Microsoft Surface: Pretty But Useless

Well, I finally got my hands on a Surface RT demo unit. The good news is that everything the reviews said is true. Sadly, that’s also the bad news.

The tablet itself is light and elegant, with a gorgeous screen and a body that oozes more prestige than an iPad. The RT screen has a visibly low resolution, but the Pro’s 1080p screen is by all accounts just as good in terms of color and contrast. The Type Cover was hands down the best keyboard for any portable device at the store, whether convertible tablet or laptop, and comparable in quality to separately sold Logitech or Microsoft keyboards.

Now for the bad news. The Touch Cover – the one that’s included by default with the Surface RT – is horrid garbage. Some reviewers have likened it to the Sinclair ZX Spectrum but I think it’s closer to the ZX 81. The $16-18 cost estimate for this $119 piece of rubber was, if anything, too generous.

But you could just use the Type Cover, right? Sure, but aside from costing $129 extra, the Type Cover does not solve the biggest problem with both Surface models which I now saw for myself: both keyboard covers are very light, relative to the tablet, and attached only by a wobbly strip of plastic, while the tablet itself rests on a sheet-like stand that has no bottom. It’s definitely impossible to use those keyboards unless the tablet is sitting on a big sturdy desk – or you’re happy to just leave it lying flat on its back.

This completely kills any interest I had in the Surface Pro. The tablet part is unattractive due to the limited software supply. Both my iPad 3 and my Nexus 7 can browse the web just fine, and both have a far bigger selection of games and other apps. On the other hand, what should have been Microsoft’s big home advantage – running Office on both Surfaces, or any legacy Windows application on the Pro – is utterly destroyed by the lack of lap-top usability. Literally any notebook is better at the job, even at half the price of a Surface Pro with Type Cover, so what’s the point?

Can Microsoft salvage the Surface line? That would require a full redesign of the keyboard mechanism to offer notebook stability, and shipping the equivalent of a Type Cover with every Surface variant. I don’t believe for a second that Metro apps will take off without the aid of a good convertible device – Windows Phone keeps lingering in its 1% ghetto, and sales of OEM tablets are even worse than Surface’s. Samsung was only the latest Windows OEM to vocally criticize Windows 8, shortly after a rumored stop of Windows RT tablet sales in Germany and elsewhere due to weak demand.

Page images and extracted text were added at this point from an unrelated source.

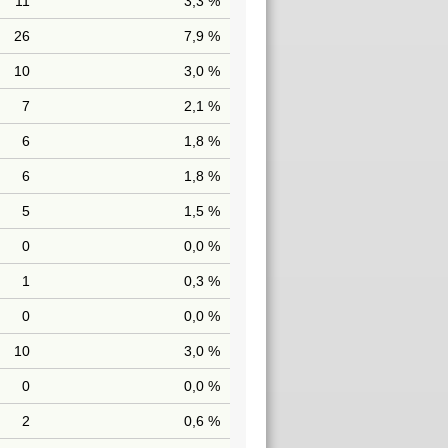
11
3,3 %
26
7,9 %
10
3,0 %
7
2,1 %
6
1,8 %
6
1,8 %
5
1,5 %
0
0,0 %
1
0,3 %
0
0,0 %
10
3,0 %
0
0,0 %
2
0,6 %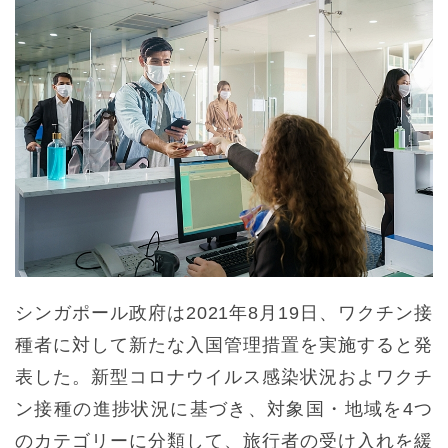
シンガポール政府は2021年8月19日、ワクチン接
種者に対して新たな入国管理措置を実施すると発
表した。新型コロナウイルス感染状況およワクチ
ン接種の進捗状況に基づき、対象国・地域を4つ
のカテゴリーに分類して、旅行者の受け入れを緩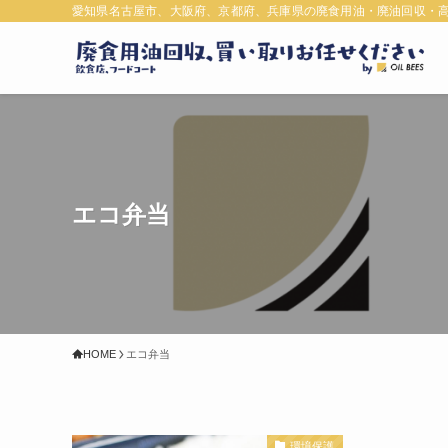
愛知県名古屋市、大阪府、京都府、兵庫県の廃食用油・廃油回収・
エコ弁当
HOME
エコ弁当
環境保護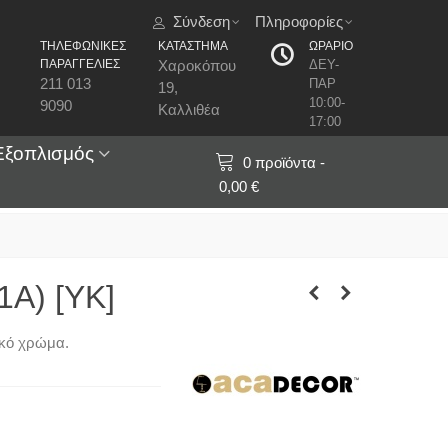
Σύνδεση
Πληροφορίες
ΤΗΛΕΦΩΝΙΚΕΣ
ΚΑΤΑΣΤΗΜΑ
ΩΡΑΡΙΟ
ΠΑΡΑΓΓΕΛΙΕΣ
Χαροκόπου
ΔΕΥ-
211 013
ΠΑΡ
19,
10:00-
9090
Καλλιθέα
17:00
Εξοπλισμός
0
προϊόντα
-
0,00 €
1A) [ΥΚ]
υκό χρώμα.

Meanwhile, most of the Windows notebooks and laptops I’m seeing don’t even bother with touchscreens – and those conventional devices are the most attractive ones in terms of price and features.

Aside from the keyboard blunder, the other big problem is Windows 8 itself, a clumsy and schizophrenic system that forces users to choose between a smartphone mode without any decent apps, or a totally separate desktop mode without any accommodations for touch control. Why would anyone want this thing, instead of just buying two dedicated devices? That I still don’t see, and so for now I’ll have renounce my hopeful game changer prediction from last June. Despite the excellence of the tablet hardware itself, and despite its essentially correct idea of a portable convergence device, the Surface is burdened by serious defects that render it useless in practice.

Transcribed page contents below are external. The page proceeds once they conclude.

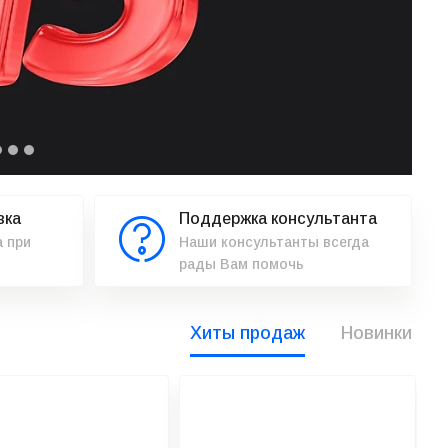
вка
Поддержка консультанта
 при
Наши консультанты всегда
рады Вам помочь
Хиты продаж
Новинки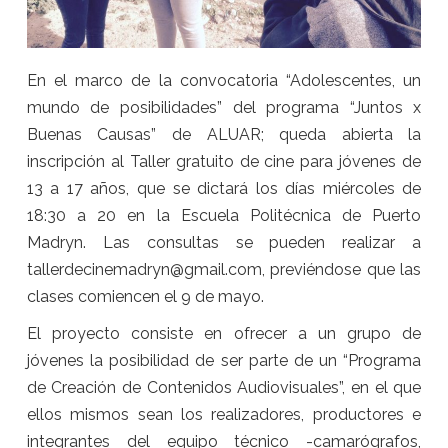
En el marco de la convocatoria “Adolescentes, un
mundo de posibilidades” del programa “Juntos x
Buenas Causas” de ALUAR; queda abierta la
inscripción al Taller gratuito de cine para jóvenes de
13 a 17 años, que se dictará los días miércoles de
18:30 a 20 en la Escuela Politécnica de Puerto
Madryn. Las consultas se pueden realizar a
tallerdecinemadryn@gmail.com, previéndose que las
clases comiencen el 9 de mayo.
El proyecto consiste en ofrecer a un grupo de
jóvenes la posibilidad de ser parte de un “Programa
de Creación de Contenidos Audiovisuales”, en el que
ellos mismos sean los realizadores, productores e
integrantes del equipo técnico -camarógrafos,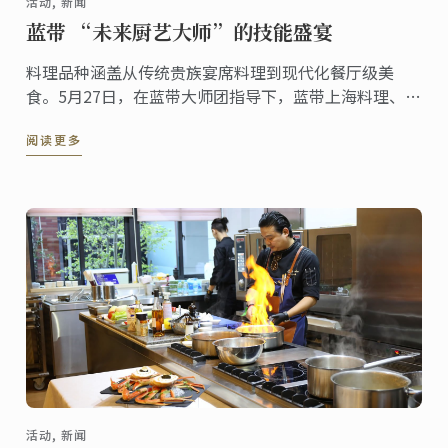
活动, 新闻
蓝带 “未来厨艺大师”的技能盛宴
料理品种涵盖从传统贵族宴席料理到现代化餐厅级美
食。5月27日，在蓝带大师团指导下，蓝带上海料理、甜
点高级班学员筹备了“未来厨艺大师品鉴会”。 蓝带大
阅读更多
中华区总经理Sara Shang女士、法国国际美食协会成员
出席了本次活动。
活动, 新闻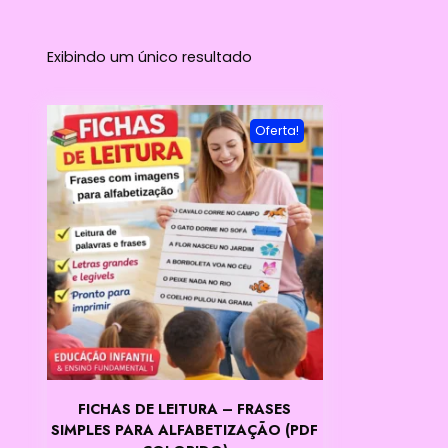
Exibindo um único resultado
Oferta!
FICHAS DE LEITURA – FRASES
SIMPLES PARA ALFABETIZAÇÃO (PDF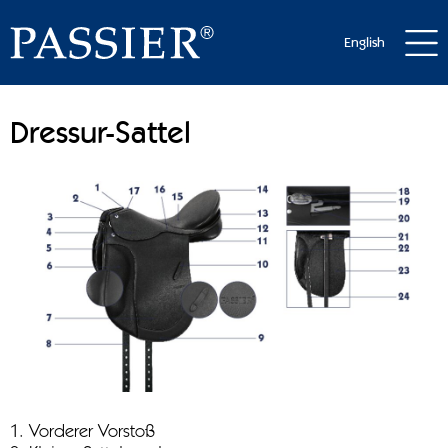
English
Dressur-Sattel
1. Vorderer Vorstoß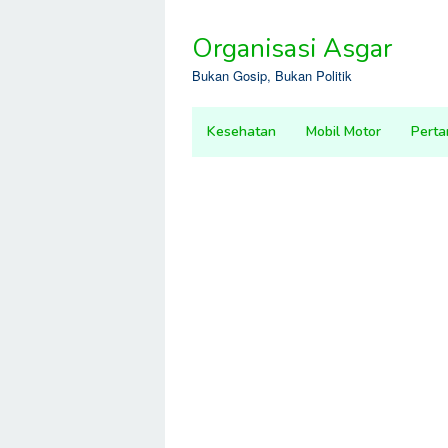
Skip
to
Organisasi Asgar
content
Bukan Gosip, Bukan Politik
Kesehatan
Mobil Motor
Perta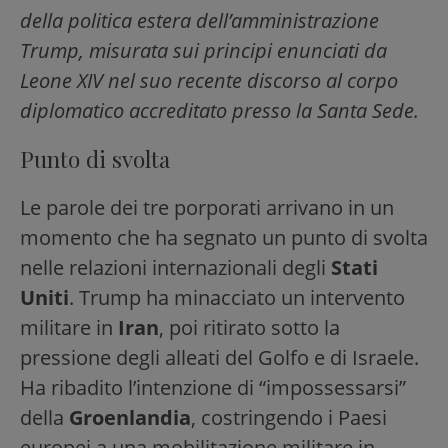
della politica estera dell’amministrazione
Trump, misurata sui principi enunciati da
Leone XIV nel suo recente discorso al corpo
diplomatico accreditato presso la Santa Sede.
Punto di svolta
Le parole dei tre porporati arrivano in un
momento che ha segnato un punto di svolta
nelle relazioni internazionali degli
Stati
Uniti
. Trump ha minacciato un intervento
militare in
Iran
, poi ritirato sotto la
pressione degli alleati del Golfo e di Israele.
Ha ribadito l’intenzione di “impossessarsi”
della
Groenlandia
, costringendo i Paesi
europei a una mobilitazione militare in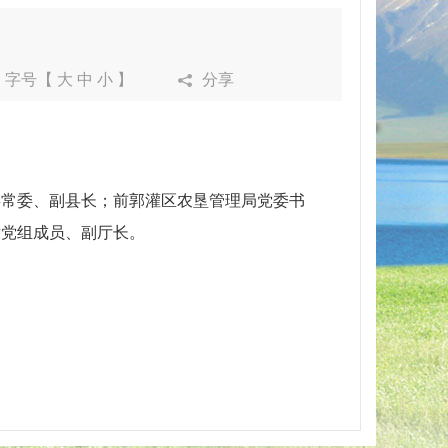
字号【
大
中
小
】
分享
委常委、副县长；前郭灌区农垦管理局党委书
厅党组成员、副厅长。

2 thoughts on “Microsoft Surface: Pretty But Useless”

  1. I can totally agree with the above testimony. I see the surface in the in stores with big displays and now I cot one
    second hand from a friend. luckily I only spend a hundred dollars on it, what a deal I thought. The reason why the
    previous owner did not like it was not academic.. He got rid of it because it is a pile of garbage. I will do the same
    as soon as I find someone who will give me a hundred bucks for it. One question though, has anyone put a different
    operating system on it? Like maybe windoze xp or 3.1, I would even go as far as Linux.

  2. I have this tablet, but luckily did not pay for it. Only use it as a backup. I would never recommend this computer to anyone and find it and its terrible touch keyboard horribly annoying to use.